As science and technology are developed rapidly, processing speed and capacity of the computer increase correspondingly. The information transmission or reception using the traditional cable is limited to lower bandwidth as compared to what optical fiber provides. In the advent of Information Age, traditional electrical communication has been largely replaced by fiber-optic communication which provides much higher bandwidth and much longer distance transmission. An optical communication system includes both electrical devices and optical devices, devices for converting electrical signal and optical signal back and forth, and devices for processing these signals. With the advances of optical communication technology and applications driven by the market demand on increasing bandwidth and decreasing package footprint, more intensive effort and progress have been seen in the development of electro-photonic integrated circuits on silicon-on-insulator (SOI) substrate for forming those communication devices.
For example, SOI-based silicon photonics device containing Si waveguide can monolithically be integrated with optically active devices such as electro-optic modulators and Ge photo-detectors (PD).
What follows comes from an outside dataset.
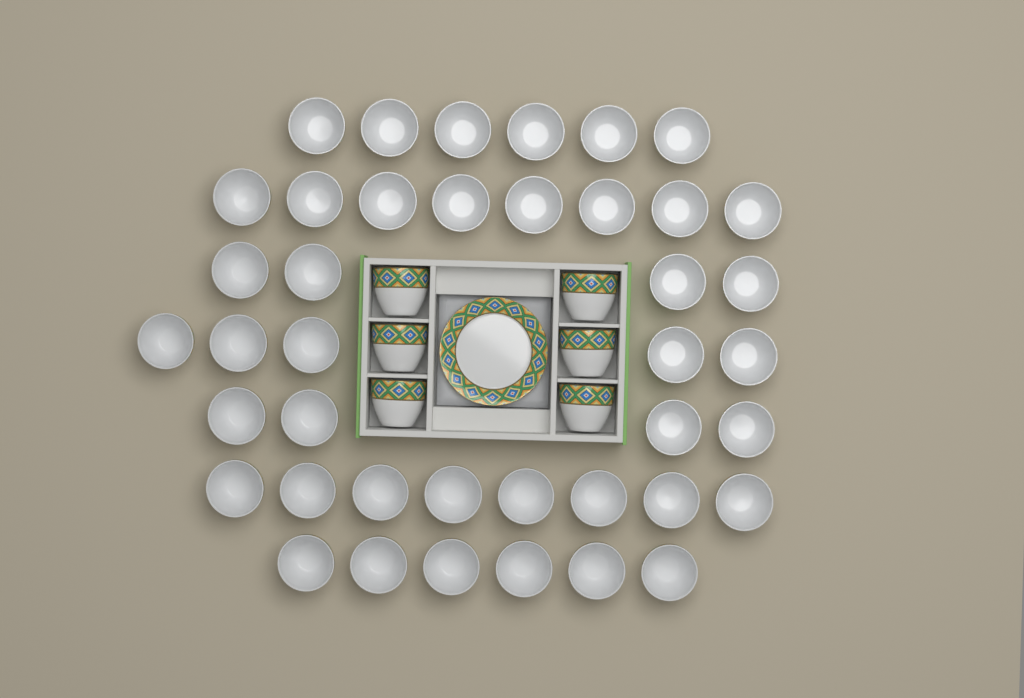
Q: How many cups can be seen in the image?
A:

Due to high refractive index contrast of Si vs. SiO2, it enables manufacturing of densely integrated electronic-photonic components at low costs and high volumes. Another advantage lies in good thermal conductivity of Si, which makes it suitable to fabricate thermally tunable photonic devices. However, for improving the performance with high tolerance on environmental temperature, susceptible to higher optical power, high optical transparency, lower propagation loss, less dispersion, and less sensitivity to waveguide shape, different material such as Si3N4 is introduced into Si-based SOI photonics platform to enjoy both advantages to Si and Si3N4 waveguide. It is desirable to have improved technique to integrate both active and passive optical functionalities in a same photonics chip. The hybrid waveguide which is made on aSi3N4-on-SOI platform is a good candidate to design and fabricate good performance of both passive and active optical devices.